Okay dokie… Sensitive topic coming up.So there was this guy. 5ft 9”, ebony dark goodness. And he asked me to kindly send him a picture of myself before we signed off from the chat. It was night time. And so I told him, “I meeeean, I’m already in my head scarf,” I wanted him to say, “It doesn’t matter, because you’re gorgeous I’ll do anything for you…”(que music) Instead he said, “Send a pic hon, just take off the head scarf”.
The debate that followed… Boy… And then I sent a picture with the head scarf on. After editing 150 times and wearing a tiny bit of make- up.
I was about 11years old and puberty was creeping in: hips rounding, sweat glands on over-drive- I was an early bloomer- and Mariam had come from her new neighbourhood to distribute Christmas cards at ours where they had moved out of a year or so before. I ran to catch up with her soon after I spotted her from my bedroom window and asked if I could make the rounds with her. “Yeah, but my mom is waiting for me so we have to do this like, really fast-running….” And then it happened. The band slipped from her ponytail and her hair exploded into this dark swirl of shiny coordinated motion as she ran in what seemed to me a slow motion gallop. My insides burst with jealousy, “OH MY GOD! Your mom let you relax your hair?!!” (this was a big fucking deal back in my day) “Yap!” she responded.
That evening and for the rest of the year I whined about getting my hair relaxed. My mom would not budge. My mind was filled with visions of the black swirl on Mariam’s head that moved not against but with the wind. I saw myself accidentally dropping my hair band in class and leaning over my desk to pick it up, smiling in egotistical pleasure as everyone around me stared at the flow on my head. I envisioned wet hair, straight and chic at swimming class like Mariam’s. My mom would say, “Mariam’s hair is not like yours Waithera! Her hair is thick and tough and can withstand relaxer. Yours is not! She is not Kikiyu!” And so at the salon after a wash when my afro would poof from the sink scrub, I would show my mom that my hair was thick and tough.
Of course my hair never looked like Mariam’s- when the day finally came.

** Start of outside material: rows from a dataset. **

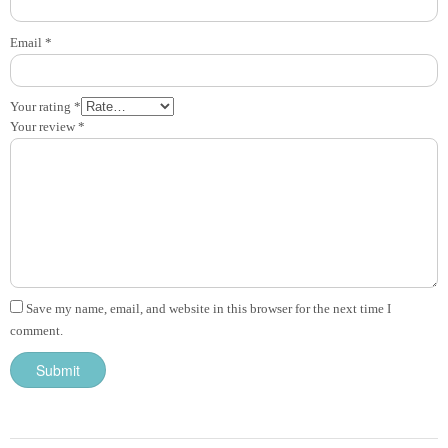
Email
*
Your rating
*
Your review
*
Save my name, email, and website in this browser for the next time I
comment.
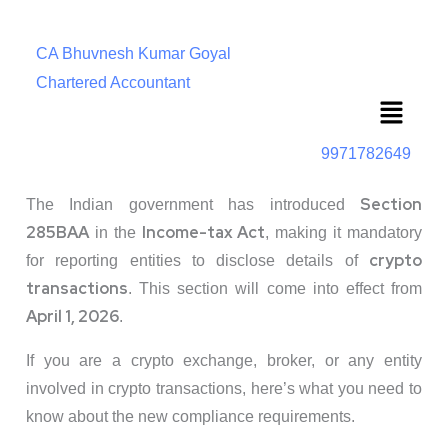
CA Bhuvnesh Kumar Goyal
Chartered Accountant
Menu
9971782649
Section
The Indian government has introduced
285BAA
Income-tax Act
in the
, making it mandatory
crypto
for reporting entities to disclose details of
transactions
. This section will come into effect from
April 1, 2026
.
If you are a crypto exchange, broker, or any entity
involved in crypto transactions, here’s what you need to
know about the new compliance requirements.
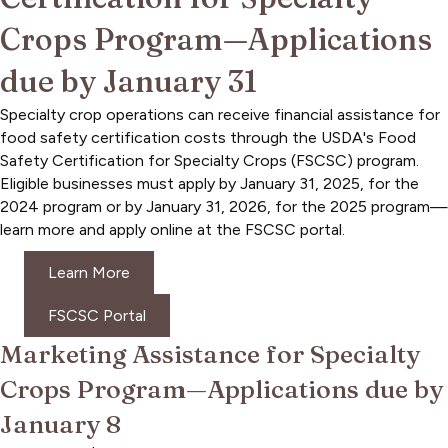
Crops Program—Applications
due by January 31
Specialty crop operations can receive financial assistance for
food safety certification costs through the USDA's Food
Safety Certification for Specialty Crops (FSCSC) program.
Eligible businesses must apply by January 31, 2025, for the
2024 program or by January 31, 2026, for the 2025 program—
learn more and apply online at the FSCSC portal.
Learn More
FSCSC Portal
Marketing Assistance for Specialty
Crops Program—Applications due by
January 8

I could write about all these levels and themes about black hair and mix race hair and white hair and Malaysian hair- fake or real -but I’m going to cut right to the chase. One because I have a short concentration span and I can never get through pages and pages of blog (I skim, sorry) so I wouldn’t want similar readers to have to do the same. Secondly, this is not a rant. Hair and particularly black hair is a multi-layered, multi-dimensional topic laced with real issues around race, identity, origin, ego… and while I’m all about that, this post is not. Finally, I’m at work and I am trying to get this in before my boss gets suspicious because I am being too ‘typie’ on the keyboard.
If you are a black man and you like to date black women of full black-African descent, you are gonna have to accept that the head scarf will be a part of your romantic life. Natural hair girls who really take good care of their hair sleep in silk head scarfs to keep moisture in and etc. Relaxed / mbalas (weave) hair girls like me sleep in head scarfs also to keep the hair ‘right’, moisture in, maintain texture etc. There will be no moments where you can ‘Run your fingers through my Hair’ because there is no fluidity in our hair and if there was, it’s either too oily from the salon or not long enough for a ‘Running’…more like ‘hop down the patio steps through my hair’. Or it could be that there is a layer of tracks (team mbalas) that no girl in the world with a sew in weave is ever going to let you feel.
I say black men because if I was to date a white guy I get the notion that he would never ask about my head scarf because of the ‘Fear of The Unknown’ element i.e ‘Maybe its a black thing’ or ‘Maybe it’s an African thing’ or ‘Maybe she will pop off if I ask’. The hair that grows out of my head, brother, looks just like yours does when it grows out of your head. If you want a ‘Run my fingers through your hair’ session or you’re not a fan of the head scarf, maybe try dating a different race? And forego all the fulfilment that comes with dating a black girl? >Que in Big Sean ft Nicki Minaj ”A$*” track<<
And if you say you don’t do the head scarf at night, girl please? And if you say your girlfriend never wears one, probably when you spend the night she doesn’t (high five!)